**STUDY TEXT**
★ ★ ★ ★ ★

FourierChecking

class qiskit.circuit.library.FourierChecking(f, g)

Bases: QuantumCircuit

Fourier checking circuit.

The circuit for the Fourier checking algorithm, introduced in [1], involves a layer of Hadamards, the function $f$ , another layer of Hadamards, the function $g$ , followed by a final layer of Hadamards. The functions $f$ and $g$ are classical functions realized as phase oracles (diagonal operators with {-1, 1} on the diagonal).

The probability of observing the all-zeros string is $p(f,g)$ . The algorithm solves the promise Fourier checking problem, which decides if f is correlated with the Fourier transform of g, by testing if $p(f,g) <= 0.01$ or $p(f,g) >= 0.05$ , promised that one or the other of these is true.

The functions $f$ and $g$ are currently implemented from their truth tables but could be represented concisely and implemented efficiently for special classes of functions.

Fourier checking is a special case of $k$ -fold forrelation [2].

Reference:

[1] S. Aaronson, BQP and the Polynomial Hierarchy, 2009 (Section 3.2). arXiv:0910.4698

[2] S. Aaronson, A. Ambainis, Forrelation: a problem that optimally separates quantum from classical computing, 2014. arXiv:1411.5729

Create Fourier checking circuit.

Deprecated since version 2.1

The class qiskit.circuit.library.fourier_checking.FourierChecking is deprecated as of Qiskit 2.1. It will be removed in Qiskit 3.0. Use qiskit.circuit.library.fourier_checking instead.

Parameters

f (Sequence[int]) – truth table for f, length 2**n list of {1,-1}.
g (Sequence[int]) – truth table for g, length 2**n list of {1,-1}.

Raises

CircuitError – if the inputs f and g are not valid.

Reference Circuit:

Diagram illustrating the previously described circuit.

Attributes

name

Type: str

A human-readable name for the circuit.

Example

from qiskit import QuantumCircuit
 
qc = QuantumCircuit(2, 2, name="my_circuit")
print(qc.name)

my_circuit

★ ★ ★ ★ ★

**TASK DETAILS**
Reproduce word for word the stretch of the FourierChecking documentation from "class qiskit.circuit.library.FourierChecking(f, g)" through "these is true.". The data that follows was taken from a different source than the FourierChecking documentation.

**Stored items**
★ ★ ★ ★ ★

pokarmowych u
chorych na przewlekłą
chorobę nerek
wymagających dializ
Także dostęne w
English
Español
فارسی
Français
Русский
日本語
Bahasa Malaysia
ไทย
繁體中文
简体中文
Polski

★ ★ ★ ★ ★

**ANSWER SPACE**
class qiskit.circuit.library.FourierChecking(f, g)

Bases: QuantumCircuit

Fourier checking circuit.

The circuit for the Fourier checking algorithm, introduced in [1], involves a layer of Hadamards, the function $f$ , another layer of Hadamards, the function $g$ , followed by a final layer of Hadamards. The functions $f$ and $g$ are classical functions realized as phase oracles (diagonal operators with {-1, 1} on the diagonal).

The probability of observing the all-zeros string is $p(f,g)$ . The algorithm solves the promise Fourier checking problem, which decides if f is correlated with the Fourier transform of g, by testing if $p(f,g) <= 0.01$ or $p(f,g) >= 0.05$ , promised that one or the other of these is true.